"I believe [it] is just a way to try and circumvent the property tax cap that was imposed by the Governor.”
That's businessman Michael Deakin's assessment of the North Tonawanda City Schools taking a look at a possible new utility tax on all city residents and businesses.
Deakin says, "This will affect everybody, not just businesses. It will affect every home owner in North Tonawanda."
School superintendent Gregory Woytila confirms what's been first reported in other news outlets including the Niagara Gazette, that the district is examining whether a tax of up to 3% should be tacked on to natural gas, electric and cell phone bills of city businesses and residents.
Exploring the utility tax option comes from what could be described a North Tonawanda school's million dollar problem.

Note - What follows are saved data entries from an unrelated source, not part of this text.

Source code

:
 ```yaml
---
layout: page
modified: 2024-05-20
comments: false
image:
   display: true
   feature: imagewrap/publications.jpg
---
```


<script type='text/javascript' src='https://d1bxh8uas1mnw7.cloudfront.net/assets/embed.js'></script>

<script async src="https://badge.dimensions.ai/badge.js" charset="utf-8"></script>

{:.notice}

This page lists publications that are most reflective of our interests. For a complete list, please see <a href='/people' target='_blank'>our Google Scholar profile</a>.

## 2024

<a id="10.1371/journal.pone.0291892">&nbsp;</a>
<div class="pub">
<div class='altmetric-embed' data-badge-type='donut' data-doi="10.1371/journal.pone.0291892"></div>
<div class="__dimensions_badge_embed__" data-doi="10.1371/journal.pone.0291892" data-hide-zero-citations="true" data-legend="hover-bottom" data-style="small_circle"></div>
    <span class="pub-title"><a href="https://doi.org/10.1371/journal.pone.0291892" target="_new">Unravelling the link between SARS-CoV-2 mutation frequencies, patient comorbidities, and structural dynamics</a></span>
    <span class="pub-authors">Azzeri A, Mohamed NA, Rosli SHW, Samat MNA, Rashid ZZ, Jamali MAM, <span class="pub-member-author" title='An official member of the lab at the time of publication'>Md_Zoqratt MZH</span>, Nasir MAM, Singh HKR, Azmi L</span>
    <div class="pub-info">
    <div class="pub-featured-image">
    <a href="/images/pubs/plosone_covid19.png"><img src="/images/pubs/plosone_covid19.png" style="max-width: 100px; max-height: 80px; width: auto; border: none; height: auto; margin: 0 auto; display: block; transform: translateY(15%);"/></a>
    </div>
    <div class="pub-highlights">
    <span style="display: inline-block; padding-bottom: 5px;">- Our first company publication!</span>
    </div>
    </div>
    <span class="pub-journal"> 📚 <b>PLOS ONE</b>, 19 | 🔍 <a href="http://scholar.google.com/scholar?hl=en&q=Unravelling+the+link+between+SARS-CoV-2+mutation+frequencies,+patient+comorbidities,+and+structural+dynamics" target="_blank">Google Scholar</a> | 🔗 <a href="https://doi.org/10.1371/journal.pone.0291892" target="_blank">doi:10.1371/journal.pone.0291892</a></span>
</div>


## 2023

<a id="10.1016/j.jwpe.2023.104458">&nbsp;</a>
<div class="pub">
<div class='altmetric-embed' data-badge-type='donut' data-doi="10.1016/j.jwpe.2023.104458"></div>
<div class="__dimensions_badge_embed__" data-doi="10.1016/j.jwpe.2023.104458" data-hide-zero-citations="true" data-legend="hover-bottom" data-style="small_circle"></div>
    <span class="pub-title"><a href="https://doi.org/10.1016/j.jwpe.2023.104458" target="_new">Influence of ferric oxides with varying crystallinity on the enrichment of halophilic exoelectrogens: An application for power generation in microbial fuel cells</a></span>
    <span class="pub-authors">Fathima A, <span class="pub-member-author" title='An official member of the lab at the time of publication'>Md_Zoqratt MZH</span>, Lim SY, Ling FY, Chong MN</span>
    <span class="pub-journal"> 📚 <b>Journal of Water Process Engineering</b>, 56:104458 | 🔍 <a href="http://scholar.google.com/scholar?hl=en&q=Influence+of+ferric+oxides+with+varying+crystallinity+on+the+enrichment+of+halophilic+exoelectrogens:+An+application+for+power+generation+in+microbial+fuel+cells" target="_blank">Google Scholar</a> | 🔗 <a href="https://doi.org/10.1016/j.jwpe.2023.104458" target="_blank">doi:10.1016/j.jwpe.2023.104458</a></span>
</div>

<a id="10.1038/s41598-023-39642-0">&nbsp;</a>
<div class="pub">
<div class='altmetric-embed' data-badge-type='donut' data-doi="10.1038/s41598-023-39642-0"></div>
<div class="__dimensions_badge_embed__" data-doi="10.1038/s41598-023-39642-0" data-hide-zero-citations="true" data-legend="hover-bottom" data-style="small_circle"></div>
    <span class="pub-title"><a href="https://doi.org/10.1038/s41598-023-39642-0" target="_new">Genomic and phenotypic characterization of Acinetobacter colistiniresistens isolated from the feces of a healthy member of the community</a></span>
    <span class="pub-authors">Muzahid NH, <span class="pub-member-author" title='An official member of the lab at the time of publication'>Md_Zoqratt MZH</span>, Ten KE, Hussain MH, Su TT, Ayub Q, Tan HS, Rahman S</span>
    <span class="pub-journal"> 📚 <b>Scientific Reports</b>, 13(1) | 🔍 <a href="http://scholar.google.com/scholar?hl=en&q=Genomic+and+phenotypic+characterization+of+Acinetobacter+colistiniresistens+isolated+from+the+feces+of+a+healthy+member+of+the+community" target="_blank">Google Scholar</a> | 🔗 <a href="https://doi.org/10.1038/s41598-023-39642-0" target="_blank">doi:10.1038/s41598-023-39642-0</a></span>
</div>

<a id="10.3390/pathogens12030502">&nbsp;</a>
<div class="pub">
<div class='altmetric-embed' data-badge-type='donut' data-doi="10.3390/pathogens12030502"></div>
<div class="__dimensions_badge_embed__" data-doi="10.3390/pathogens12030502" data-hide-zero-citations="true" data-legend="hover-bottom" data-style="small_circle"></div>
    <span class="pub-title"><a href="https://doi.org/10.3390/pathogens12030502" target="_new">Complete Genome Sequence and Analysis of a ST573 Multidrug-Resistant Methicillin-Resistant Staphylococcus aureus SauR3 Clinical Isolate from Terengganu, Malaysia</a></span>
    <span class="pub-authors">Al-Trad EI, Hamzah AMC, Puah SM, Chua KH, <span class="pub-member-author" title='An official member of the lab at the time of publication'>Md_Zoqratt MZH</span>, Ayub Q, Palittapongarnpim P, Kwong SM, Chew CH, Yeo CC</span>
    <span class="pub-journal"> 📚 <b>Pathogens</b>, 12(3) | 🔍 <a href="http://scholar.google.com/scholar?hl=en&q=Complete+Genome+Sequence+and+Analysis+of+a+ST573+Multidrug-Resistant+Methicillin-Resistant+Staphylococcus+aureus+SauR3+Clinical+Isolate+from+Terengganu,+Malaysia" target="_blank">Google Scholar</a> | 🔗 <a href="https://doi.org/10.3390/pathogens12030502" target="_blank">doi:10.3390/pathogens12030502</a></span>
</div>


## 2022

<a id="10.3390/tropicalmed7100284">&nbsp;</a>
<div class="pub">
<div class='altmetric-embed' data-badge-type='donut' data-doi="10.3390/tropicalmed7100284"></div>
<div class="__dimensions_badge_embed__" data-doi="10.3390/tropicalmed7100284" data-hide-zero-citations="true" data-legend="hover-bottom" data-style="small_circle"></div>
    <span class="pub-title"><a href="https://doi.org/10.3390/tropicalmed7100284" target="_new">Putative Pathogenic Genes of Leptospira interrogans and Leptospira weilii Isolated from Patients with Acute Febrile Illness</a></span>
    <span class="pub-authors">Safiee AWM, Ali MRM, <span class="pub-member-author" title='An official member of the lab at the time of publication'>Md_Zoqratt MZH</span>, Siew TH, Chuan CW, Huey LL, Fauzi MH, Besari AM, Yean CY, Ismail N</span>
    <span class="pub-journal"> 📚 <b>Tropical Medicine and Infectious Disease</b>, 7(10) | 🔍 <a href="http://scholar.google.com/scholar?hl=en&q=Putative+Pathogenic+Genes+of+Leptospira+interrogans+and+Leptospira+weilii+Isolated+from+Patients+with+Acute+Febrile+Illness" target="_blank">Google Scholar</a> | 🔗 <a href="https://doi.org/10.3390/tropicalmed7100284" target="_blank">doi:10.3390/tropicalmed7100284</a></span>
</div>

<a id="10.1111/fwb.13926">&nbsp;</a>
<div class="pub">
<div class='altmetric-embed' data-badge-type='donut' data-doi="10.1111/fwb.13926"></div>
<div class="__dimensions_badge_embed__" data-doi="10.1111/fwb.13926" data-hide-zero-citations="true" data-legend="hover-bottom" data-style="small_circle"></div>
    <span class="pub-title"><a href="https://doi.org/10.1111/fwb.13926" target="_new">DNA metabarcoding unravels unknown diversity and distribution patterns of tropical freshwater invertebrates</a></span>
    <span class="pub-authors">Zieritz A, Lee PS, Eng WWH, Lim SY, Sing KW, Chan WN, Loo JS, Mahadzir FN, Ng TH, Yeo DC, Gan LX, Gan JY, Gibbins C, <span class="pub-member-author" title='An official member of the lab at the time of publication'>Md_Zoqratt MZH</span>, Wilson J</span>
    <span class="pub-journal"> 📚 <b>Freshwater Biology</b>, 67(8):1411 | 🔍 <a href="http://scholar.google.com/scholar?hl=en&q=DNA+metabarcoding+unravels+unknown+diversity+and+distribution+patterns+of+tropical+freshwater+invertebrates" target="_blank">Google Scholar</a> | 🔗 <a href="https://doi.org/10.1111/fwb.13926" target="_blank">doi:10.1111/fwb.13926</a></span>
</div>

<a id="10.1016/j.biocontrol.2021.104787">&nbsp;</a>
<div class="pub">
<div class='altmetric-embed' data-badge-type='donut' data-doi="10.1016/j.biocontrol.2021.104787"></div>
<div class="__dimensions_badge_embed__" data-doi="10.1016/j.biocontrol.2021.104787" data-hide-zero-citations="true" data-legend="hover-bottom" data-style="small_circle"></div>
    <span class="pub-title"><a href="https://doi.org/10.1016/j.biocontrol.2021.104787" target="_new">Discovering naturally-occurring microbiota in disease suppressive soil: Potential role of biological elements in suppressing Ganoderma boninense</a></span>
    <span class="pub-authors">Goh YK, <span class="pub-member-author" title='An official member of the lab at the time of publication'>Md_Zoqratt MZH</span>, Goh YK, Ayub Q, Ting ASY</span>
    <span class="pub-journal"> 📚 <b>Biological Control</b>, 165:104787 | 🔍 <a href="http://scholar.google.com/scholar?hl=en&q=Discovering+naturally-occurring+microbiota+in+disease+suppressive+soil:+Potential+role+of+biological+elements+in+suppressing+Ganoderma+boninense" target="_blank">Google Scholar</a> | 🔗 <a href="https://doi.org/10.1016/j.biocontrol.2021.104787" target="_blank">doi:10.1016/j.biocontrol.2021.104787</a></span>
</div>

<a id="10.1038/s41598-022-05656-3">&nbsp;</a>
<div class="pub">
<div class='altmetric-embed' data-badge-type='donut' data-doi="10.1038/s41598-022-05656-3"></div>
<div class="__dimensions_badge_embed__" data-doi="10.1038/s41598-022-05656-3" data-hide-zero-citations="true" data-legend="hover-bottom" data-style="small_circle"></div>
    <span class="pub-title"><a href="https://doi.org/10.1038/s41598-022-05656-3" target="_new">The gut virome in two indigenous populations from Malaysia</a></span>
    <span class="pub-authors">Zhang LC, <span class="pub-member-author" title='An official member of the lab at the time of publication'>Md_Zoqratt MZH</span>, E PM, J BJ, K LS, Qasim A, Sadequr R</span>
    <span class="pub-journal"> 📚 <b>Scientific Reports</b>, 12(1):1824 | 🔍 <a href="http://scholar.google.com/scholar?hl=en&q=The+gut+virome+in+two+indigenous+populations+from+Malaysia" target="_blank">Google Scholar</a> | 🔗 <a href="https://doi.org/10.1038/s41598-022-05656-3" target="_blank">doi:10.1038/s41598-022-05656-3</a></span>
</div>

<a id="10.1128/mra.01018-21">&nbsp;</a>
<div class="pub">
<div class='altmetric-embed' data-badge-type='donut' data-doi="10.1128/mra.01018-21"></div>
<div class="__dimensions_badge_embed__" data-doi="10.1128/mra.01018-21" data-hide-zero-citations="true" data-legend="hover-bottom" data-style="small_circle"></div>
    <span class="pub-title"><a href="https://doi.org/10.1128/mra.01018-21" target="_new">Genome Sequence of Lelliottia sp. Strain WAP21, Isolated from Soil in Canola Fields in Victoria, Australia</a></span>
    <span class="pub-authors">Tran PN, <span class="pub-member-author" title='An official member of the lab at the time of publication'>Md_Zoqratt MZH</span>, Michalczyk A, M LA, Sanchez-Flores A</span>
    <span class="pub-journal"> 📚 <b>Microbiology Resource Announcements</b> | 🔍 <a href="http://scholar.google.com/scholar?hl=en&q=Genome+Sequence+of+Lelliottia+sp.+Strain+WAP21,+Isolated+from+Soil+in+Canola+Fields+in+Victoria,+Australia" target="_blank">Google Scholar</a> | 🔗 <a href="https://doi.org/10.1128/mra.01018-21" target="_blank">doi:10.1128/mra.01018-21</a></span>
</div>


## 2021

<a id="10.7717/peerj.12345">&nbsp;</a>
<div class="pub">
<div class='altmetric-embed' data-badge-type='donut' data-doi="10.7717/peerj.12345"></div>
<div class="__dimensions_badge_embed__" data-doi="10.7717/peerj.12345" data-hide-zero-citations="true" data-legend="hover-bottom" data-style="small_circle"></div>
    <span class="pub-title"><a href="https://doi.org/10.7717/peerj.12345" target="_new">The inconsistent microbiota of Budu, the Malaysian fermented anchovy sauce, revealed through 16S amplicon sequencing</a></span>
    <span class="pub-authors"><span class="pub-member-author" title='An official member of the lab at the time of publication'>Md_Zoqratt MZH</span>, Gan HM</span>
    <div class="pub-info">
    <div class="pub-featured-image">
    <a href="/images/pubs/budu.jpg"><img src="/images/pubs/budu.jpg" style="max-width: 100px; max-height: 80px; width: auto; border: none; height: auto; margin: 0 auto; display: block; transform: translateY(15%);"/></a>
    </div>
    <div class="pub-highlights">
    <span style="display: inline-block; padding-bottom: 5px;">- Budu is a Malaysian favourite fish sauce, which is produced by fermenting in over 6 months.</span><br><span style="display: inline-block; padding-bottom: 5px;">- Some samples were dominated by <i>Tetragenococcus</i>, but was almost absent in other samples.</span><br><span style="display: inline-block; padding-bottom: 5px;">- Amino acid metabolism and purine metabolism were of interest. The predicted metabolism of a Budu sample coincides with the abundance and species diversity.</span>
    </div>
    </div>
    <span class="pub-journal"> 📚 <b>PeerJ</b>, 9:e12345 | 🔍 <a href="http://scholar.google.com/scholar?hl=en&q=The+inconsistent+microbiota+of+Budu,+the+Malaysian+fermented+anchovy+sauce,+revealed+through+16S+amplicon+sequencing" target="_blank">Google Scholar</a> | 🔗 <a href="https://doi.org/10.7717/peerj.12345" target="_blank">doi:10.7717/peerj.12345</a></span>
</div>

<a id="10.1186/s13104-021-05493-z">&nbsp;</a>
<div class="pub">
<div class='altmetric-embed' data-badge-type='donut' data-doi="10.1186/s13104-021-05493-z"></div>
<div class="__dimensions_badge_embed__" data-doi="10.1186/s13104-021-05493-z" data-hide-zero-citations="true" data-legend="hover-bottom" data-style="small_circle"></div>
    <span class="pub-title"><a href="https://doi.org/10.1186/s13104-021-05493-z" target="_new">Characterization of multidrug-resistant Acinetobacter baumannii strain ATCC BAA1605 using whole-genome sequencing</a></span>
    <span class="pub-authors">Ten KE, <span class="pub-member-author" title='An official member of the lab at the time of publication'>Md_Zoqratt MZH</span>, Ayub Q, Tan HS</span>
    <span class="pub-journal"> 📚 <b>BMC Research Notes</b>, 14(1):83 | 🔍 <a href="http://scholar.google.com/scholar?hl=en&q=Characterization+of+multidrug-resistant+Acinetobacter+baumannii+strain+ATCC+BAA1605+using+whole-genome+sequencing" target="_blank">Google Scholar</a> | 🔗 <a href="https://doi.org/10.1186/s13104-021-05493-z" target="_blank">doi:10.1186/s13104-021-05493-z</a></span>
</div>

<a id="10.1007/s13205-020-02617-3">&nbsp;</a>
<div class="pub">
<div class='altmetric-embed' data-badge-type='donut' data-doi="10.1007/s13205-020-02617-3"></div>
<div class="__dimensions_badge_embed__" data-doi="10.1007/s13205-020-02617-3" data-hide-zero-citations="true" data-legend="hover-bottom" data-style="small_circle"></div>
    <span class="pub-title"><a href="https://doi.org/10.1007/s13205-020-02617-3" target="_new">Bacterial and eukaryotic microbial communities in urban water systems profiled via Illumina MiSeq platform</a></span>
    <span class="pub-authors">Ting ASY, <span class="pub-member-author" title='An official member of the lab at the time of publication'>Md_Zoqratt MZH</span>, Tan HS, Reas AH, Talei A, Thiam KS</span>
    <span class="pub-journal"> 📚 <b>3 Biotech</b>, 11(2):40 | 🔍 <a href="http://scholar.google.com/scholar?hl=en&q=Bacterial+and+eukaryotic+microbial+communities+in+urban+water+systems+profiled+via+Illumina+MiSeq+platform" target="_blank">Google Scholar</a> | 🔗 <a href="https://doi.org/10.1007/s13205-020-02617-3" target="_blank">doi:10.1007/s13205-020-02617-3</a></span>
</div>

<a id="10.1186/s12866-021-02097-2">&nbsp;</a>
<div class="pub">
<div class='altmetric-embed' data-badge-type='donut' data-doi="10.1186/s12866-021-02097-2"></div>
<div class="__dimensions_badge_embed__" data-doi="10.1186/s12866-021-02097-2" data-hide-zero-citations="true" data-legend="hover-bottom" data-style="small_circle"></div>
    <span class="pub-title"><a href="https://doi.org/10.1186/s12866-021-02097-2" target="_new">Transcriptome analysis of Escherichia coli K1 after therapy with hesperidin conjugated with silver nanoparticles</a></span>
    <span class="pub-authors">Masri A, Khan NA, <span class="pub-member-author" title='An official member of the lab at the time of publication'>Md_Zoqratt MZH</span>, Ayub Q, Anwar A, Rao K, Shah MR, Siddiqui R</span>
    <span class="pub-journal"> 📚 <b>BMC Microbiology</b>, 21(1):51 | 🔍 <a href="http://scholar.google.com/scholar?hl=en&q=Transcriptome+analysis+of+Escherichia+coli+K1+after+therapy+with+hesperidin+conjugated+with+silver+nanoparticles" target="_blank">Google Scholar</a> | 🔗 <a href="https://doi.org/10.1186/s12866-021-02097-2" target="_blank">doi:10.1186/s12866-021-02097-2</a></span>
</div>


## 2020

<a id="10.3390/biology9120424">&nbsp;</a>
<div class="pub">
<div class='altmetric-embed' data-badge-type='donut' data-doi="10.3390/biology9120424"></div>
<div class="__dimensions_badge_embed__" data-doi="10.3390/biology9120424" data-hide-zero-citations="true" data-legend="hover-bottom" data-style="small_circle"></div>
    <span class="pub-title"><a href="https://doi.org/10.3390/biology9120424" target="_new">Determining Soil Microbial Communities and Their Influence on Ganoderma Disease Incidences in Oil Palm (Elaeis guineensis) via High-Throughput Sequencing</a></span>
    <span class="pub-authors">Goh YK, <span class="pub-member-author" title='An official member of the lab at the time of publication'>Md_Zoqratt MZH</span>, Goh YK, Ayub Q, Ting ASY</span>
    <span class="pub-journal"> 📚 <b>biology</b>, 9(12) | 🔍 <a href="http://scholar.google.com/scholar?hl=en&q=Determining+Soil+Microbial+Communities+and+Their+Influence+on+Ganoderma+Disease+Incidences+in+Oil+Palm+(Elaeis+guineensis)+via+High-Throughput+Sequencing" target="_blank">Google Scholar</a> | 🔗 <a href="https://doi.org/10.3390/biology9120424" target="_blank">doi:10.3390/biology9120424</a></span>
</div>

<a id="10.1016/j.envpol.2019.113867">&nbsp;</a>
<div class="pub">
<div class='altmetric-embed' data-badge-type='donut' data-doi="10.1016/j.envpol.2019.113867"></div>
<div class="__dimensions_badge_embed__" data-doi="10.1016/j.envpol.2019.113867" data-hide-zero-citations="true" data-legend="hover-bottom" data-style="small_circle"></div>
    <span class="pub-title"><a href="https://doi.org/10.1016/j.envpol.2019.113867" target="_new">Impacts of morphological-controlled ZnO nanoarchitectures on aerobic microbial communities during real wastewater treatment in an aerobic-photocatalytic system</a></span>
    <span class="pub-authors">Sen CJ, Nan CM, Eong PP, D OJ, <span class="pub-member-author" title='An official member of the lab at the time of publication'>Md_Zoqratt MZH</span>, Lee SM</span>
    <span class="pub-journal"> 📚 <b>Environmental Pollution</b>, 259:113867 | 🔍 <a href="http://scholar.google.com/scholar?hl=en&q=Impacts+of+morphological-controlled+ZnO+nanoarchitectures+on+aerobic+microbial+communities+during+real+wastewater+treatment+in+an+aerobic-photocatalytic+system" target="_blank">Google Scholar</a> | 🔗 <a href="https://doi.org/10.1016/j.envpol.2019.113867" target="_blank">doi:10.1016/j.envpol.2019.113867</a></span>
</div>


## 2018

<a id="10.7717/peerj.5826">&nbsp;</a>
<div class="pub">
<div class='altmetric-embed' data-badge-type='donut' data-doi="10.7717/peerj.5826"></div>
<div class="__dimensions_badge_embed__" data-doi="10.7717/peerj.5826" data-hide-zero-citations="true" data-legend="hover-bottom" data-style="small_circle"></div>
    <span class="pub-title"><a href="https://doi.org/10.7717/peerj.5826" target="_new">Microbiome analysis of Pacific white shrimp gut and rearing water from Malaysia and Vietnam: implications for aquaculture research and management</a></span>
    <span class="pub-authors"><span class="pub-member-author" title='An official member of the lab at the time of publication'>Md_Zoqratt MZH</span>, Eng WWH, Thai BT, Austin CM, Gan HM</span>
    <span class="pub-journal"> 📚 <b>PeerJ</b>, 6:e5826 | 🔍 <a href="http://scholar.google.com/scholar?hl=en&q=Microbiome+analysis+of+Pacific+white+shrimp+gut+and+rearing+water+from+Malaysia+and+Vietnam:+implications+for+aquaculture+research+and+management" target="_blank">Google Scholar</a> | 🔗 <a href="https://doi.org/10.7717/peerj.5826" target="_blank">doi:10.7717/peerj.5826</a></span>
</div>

If everything remains the same next year, staffing, classroom sizes, programs and the like, Woytila says the budget will grow by about a million dollars.
But Woytile says maxing out the property tax cap next year is estimated to bring in less than $400,000. The superintendent, staff and school board members are all working to bring the budget back into the black. The utility tax proposal is one of several options being considered.

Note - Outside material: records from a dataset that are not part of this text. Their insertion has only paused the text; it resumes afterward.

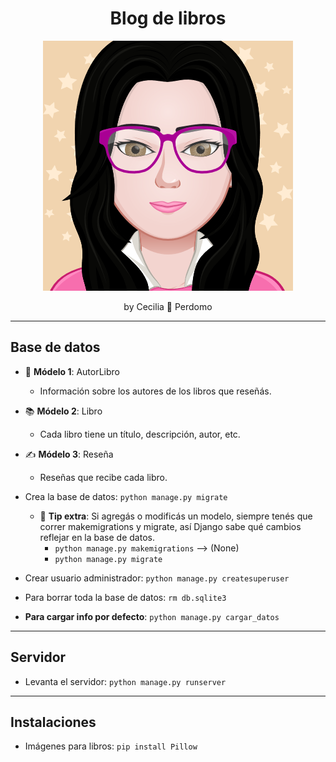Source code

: <h1 align="center">Blog de libros</h1>
<p align="center"><img src="myAvatar.png"></p>
<p align="center">by Cecilia 💛 Perdomo</p>

--- 
## Base de datos
- 📘 **Módelo 1**: AutorLibro
    - Información sobre los autores de los libros que reseñás.

- 📚 **Módelo 2**: Libro
    - Cada libro tiene un título, descripción, autor, etc.

- ✍️ **Módelo 3**: Reseña
    - Reseñas que recibe cada libro.

- Crea la base de datos: `python manage.py migrate`
    - 🧠 **Tip extra**: Si agregás o modificás un modelo, siempre tenés que correr makemigrations y migrate, así Django sabe qué cambios reflejar en la base de datos.
        - `python manage.py makemigrations` --> (None)
        - `python manage.py migrate`

- Crear usuario administrador: `python manage.py createsuperuser`
- Para borrar toda la base de datos: `rm db.sqlite3`
- **Para cargar info por defecto**: `python manage.py cargar_datos`

---
## Servidor
- Levanta el servidor: `python manage.py runserver`

---

## Instalaciones
- Imágenes para libros: `pip install Pillow`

Deakin says if the utility tax was approved, it would cost his two North Tonawanda businesses in excess of $6,000.
"And who’s to say it’s not $8,000 the next year and $10,000 the year after? Just one more thing to be concerned about,” says Deakin.
Doing business in New York State is tough enough already says Deakin.
"“If I had a choice and all my family and friends were not here in New York State then I wouldn’t be here either," and after a pause Deakin adds, "and neither would my two businesses.”